Bu ipuçlarına kulak verin

DoktorTakvimi uzmanlarından Dyt. Neva Yeniçeri, bebeğin doğumundan başlayarak çocukluk çağına kadar obezitenin önlenmesi için yapılması gerekenleri şöyle sıralıyor:

  • Bebekleri ilk 6 ay yalnızca anne sütü, sonrasında anne sütüne ek olarak tamamlayıcı besinlerle beslemeye özen gösterin.
  • Geleneksel yöntemlerden uzak durun, doymadığı düşüncesiyle bebeğe fazla ve gereksiz besin vermekten kaçının. Karbonhidrat ve yağ içeriği yüksek, besleyiciliği bulunmayan mamaları tüketmeyin.
  • Ağız ve çiğneme gelişimini engelleyici emzik, biberon kullanmamaya özen gösterin.
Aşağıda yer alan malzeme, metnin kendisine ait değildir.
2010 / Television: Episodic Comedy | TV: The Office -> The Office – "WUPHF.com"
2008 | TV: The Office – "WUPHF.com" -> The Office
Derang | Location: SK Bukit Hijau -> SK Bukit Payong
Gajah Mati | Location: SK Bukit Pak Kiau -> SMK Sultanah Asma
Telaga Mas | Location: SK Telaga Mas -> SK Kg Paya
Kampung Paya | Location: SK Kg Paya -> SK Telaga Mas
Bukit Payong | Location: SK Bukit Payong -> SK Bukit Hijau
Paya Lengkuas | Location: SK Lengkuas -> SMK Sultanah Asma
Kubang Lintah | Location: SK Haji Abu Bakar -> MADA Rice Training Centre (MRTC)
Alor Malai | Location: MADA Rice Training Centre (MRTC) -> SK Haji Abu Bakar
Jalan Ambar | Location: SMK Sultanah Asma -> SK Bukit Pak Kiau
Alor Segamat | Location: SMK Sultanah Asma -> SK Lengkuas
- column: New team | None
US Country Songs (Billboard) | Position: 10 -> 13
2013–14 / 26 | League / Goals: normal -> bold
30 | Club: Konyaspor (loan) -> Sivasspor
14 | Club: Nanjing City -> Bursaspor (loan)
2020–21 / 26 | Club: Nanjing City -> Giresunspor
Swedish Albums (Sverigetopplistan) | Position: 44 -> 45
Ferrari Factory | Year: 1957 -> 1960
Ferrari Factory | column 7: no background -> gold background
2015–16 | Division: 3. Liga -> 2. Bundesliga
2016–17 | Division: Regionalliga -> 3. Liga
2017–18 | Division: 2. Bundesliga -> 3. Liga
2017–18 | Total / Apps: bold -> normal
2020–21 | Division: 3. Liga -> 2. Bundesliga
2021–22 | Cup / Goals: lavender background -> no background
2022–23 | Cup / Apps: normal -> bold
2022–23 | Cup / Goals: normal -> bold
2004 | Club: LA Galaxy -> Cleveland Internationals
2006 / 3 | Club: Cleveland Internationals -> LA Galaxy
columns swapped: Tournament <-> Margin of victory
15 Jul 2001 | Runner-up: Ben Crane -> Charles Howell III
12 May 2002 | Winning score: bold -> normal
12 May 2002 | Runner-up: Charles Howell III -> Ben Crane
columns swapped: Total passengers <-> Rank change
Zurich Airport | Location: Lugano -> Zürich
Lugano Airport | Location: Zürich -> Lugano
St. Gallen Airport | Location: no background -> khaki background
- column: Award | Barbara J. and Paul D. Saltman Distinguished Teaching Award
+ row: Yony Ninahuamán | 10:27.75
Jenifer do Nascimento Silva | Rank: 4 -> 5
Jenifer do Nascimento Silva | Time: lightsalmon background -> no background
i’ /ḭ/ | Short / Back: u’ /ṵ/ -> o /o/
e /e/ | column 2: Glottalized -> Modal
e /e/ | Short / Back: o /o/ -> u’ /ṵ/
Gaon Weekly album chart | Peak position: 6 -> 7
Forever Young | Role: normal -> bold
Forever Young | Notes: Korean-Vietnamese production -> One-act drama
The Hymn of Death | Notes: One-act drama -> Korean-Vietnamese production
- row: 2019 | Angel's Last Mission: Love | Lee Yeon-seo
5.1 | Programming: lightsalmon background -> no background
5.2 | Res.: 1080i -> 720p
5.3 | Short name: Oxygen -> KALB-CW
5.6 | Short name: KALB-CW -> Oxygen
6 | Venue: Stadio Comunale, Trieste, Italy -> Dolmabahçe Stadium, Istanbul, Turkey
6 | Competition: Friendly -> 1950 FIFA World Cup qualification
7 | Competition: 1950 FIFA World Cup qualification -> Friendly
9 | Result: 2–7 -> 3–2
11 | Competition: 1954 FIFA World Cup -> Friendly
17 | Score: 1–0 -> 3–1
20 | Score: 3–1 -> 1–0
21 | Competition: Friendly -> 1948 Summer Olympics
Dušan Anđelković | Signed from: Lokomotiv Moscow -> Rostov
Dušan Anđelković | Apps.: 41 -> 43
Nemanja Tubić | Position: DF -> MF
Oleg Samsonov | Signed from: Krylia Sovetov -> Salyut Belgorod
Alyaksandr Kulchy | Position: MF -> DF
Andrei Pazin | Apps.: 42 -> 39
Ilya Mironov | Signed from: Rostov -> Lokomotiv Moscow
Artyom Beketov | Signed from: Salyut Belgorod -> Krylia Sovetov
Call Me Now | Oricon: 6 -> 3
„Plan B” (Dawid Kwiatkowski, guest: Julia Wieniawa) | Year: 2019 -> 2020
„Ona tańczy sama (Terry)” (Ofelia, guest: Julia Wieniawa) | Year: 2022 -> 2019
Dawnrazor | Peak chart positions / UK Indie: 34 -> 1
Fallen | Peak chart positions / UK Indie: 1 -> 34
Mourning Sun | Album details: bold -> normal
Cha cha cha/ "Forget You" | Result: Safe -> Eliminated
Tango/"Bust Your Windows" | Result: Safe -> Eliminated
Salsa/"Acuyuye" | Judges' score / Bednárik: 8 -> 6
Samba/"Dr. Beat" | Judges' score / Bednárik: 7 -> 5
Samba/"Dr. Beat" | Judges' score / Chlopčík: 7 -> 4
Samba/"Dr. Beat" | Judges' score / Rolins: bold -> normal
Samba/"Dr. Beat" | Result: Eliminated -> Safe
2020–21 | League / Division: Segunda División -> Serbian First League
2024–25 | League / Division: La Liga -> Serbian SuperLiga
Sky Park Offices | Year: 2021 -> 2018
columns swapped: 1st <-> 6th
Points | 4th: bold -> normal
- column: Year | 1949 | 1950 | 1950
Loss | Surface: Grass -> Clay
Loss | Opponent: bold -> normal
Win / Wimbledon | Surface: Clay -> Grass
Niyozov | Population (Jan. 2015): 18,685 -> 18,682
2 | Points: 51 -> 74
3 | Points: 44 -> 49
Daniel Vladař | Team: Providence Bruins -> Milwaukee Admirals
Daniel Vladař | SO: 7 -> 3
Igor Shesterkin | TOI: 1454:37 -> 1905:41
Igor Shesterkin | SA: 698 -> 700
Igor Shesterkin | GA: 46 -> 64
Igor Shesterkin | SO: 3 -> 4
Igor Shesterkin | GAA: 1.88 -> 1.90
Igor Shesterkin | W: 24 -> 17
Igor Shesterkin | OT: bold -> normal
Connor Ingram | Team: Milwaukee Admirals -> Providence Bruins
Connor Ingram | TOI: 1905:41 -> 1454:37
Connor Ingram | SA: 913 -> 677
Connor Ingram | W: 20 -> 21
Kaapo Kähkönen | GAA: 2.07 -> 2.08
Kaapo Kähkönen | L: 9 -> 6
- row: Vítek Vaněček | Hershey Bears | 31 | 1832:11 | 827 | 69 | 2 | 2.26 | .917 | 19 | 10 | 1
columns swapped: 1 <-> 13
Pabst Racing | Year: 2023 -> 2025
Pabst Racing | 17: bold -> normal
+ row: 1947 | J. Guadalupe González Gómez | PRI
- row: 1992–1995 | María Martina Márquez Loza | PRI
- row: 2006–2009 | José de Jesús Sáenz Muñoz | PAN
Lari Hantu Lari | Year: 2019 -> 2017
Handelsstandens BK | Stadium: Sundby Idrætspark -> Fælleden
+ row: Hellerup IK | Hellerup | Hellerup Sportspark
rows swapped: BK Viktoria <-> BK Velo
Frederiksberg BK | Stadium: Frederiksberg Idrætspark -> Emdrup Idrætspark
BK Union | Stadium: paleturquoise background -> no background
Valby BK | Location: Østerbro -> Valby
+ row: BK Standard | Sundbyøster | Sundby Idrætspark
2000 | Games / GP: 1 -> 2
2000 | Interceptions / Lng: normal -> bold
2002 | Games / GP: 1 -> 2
  • Çocukların sağlık ve beslenme kalitesi için uyku düzenini iyi ayarlayın, uyku saatlerini doğru belirleyin.
  • Hayatın devamlılığı ve sağlıklı yaşamın olmazsa olmazı sudur! Çocukları su tüketimini arttırmaları ve günlük yeterli su içmeleri için özendirin. Gerekirse suya sevdikleri meyveler ekleyerek, ilgi çekici termoslar veya suluklar alarak daha fazla su içmelerini sağlayabilirsiniz.
  • Evde sağlıklı pişirme yöntemleri ile yemekler yapın ve besin çeşitliliği sağlayın. Sağlıklı beslenmeye uygun alternatif tarifler deneyin ve geliştirin.
  • Çocuklar için besinleri özenle seçin. Sevmedikleri yiyecekleri yemeye zorlamak yerine farklı tarif ve yöntemlerle tekrar deneyin.
  • Çocuğun okul çağı geldiğinde yasaklı ve fast food tarzı besinlere yönelmemesi için öncesinde o besinleri hangi sıklıkla ve ne kadar tüketeceğini öğretin.
  • Çocuğa aktiflik aşılayın. Fiziksel aktiviteye yönlendirin, sporu hayatının merkezine alması için ailece yürüyüşlere çıkın, spor saatleri planlayın.
  • Çocuğun sosyal yaşama katılmasını sağlayın; bilgisayar, telefon, televizyon başında geçirdiği süreyi sınırlandırın.